Nov 22 2002
Love/hate: Long Movies
Love/hate for Friday, November 22, 2002
Long Movies
Note: we’re planning to skip Love/hate next Friday, in honor of Thanksgiving and overall laziness. But tune in the following week for your regularly scheduled programming. Oh, and if you have some hot topics to suggest, email me at suzy @ suzysays.net and I’ll see if I can make your wish come true. Since it’s close the holidays and all.
End of Note.
You had to see this one coming, after my rant earlier this week about Lord of the Rings. The truth is, despite my advanced age, my attention span never grew up, remaining at approximately three year old levels since I was, well, three years old. I honestly think that this is why I can happily watch six episodes of Sex & the City, equalling approximately three hours of viewing time, whereas I have to be cajoled and bribed into watching a movie that is more than two hours long.
It’s just like how I hoard six weeks’ worth of The New Yorker before every trip involving a plane. My post-valium and vodka ritual is to read the New Yorker with all available attention during take-off, not taking my eyes from the page until we are level enough to get more alcohol. I can read dozens, or possibly hundreds of articles, with greater ease and enjoyment on a plane than a very long novel, even though you’d only need one very long novel. Having said that, though, on my last trip to London (11 fun-filled hours each way), I brought the entire third season of Sex & the City, two 400+ page novels, and 8 New Yorkers, just in case.

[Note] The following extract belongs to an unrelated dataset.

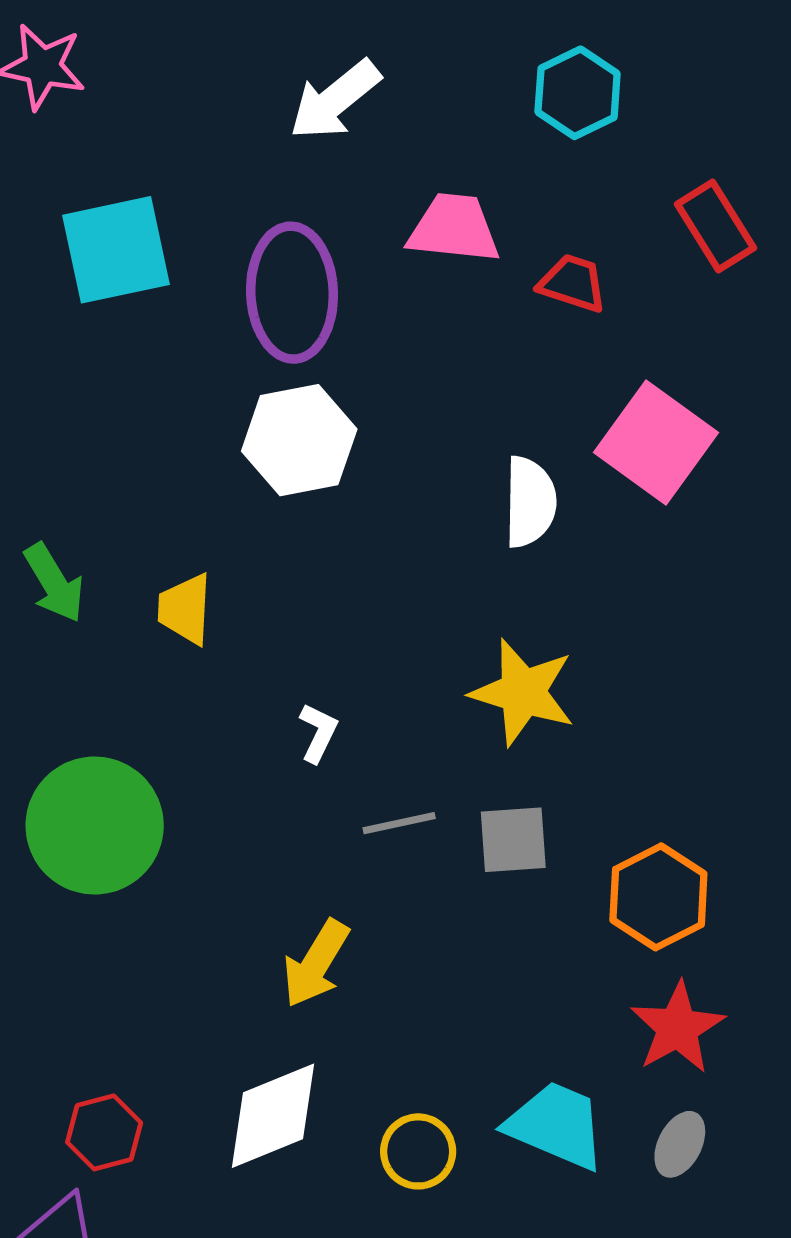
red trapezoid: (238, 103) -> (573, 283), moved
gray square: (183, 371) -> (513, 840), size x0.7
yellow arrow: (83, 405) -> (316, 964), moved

If that doesn’t tell you how much I fear boredom, nothing does. It rates as #2 on my fear list, right after Death, which is permanently #1 (and not in a Lynda Barry way). And boredom seems to be the inevitable consequence of movies more than two hours long. All I really require of movies, besides a humane running time, is that they distract me from the horror of life (I really, really don’t need to be more depressed, thanks anyway), preferably be amusing and/or thought-provoking, be well-written, be set somewhere nice to look at and be populated by people who are nice to look at. Life and ordinary fucking people, to quote Harry Dean Stanton in the perfection of Repo Man (a perfect 92 minutes long), are ugly enough. Oh, yeah, and I am always and completely bored by the crazy (you would be, too, if you had my under-medicated mother) and the noble terminally ill, particularly children. And since I already made everyone hate me, I might as well just admit right here that I don’t know what I hated more: the actual movie the English Patient (die, already!) or the way everyone pronounces it, with the emphasis on English, like there were patients of French, Russian, and other nationalities in the movie.
However, since it’s me, there are always exceptions, and they are embarrassing in their girlie-ness. I’m sorry to say that I love the following three very long movies (in alphabetical order; and, as it happens, in declining running time order):
1. Cleopatra, starring the breath-taking Elizabeth Taylor. 246 minutes (It’s like parents telling you their kids’ ages in months, telling you the running time in minutes. They know it would be far too appalling in hours)!
2. Gone with the Wind, starring the breath-taking Vivien Leigh. 233 minutes!
3. Titanic, starring the equally breath-taking Kate Winslet and Leonardo di Caprio. A mere 194 minutes.
Note the similarities:
Gorgeous cast; gorgeous settings; [melo]dramatic; romantic; and the history is just background. All fluff, amusement and all about the pretty. The way it should be.